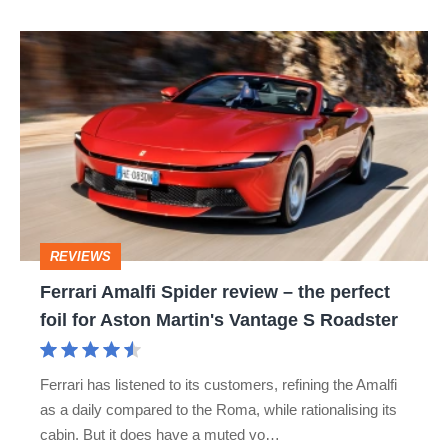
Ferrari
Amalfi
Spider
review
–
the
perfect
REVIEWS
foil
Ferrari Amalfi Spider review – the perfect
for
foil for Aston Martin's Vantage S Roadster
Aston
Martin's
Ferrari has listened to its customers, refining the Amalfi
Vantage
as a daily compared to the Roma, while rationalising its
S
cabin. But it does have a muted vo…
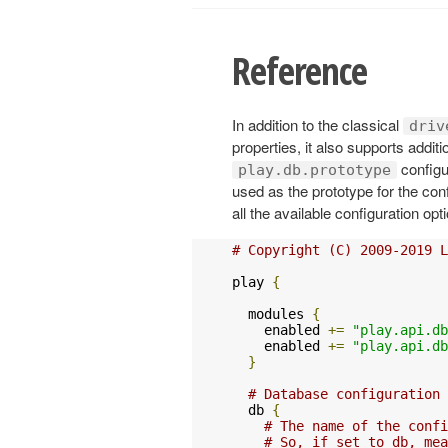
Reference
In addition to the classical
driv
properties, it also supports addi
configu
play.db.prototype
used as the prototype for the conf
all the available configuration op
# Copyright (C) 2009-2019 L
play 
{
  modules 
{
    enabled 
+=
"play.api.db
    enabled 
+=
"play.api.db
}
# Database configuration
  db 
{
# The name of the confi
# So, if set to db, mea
---
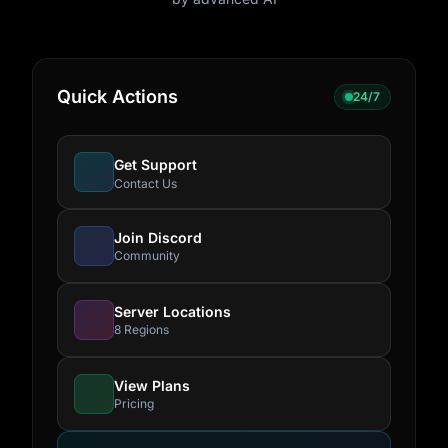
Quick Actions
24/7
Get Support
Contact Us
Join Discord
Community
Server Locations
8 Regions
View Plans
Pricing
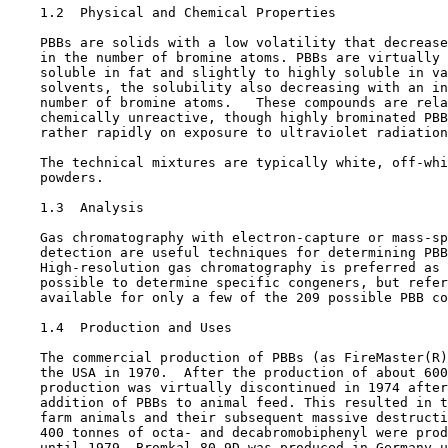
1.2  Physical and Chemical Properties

◆ Action item: Look above for lines with the word "Spider" and copy them all.

◆ Output:
Spider
Ferrari Amalfi Spider review – the perfect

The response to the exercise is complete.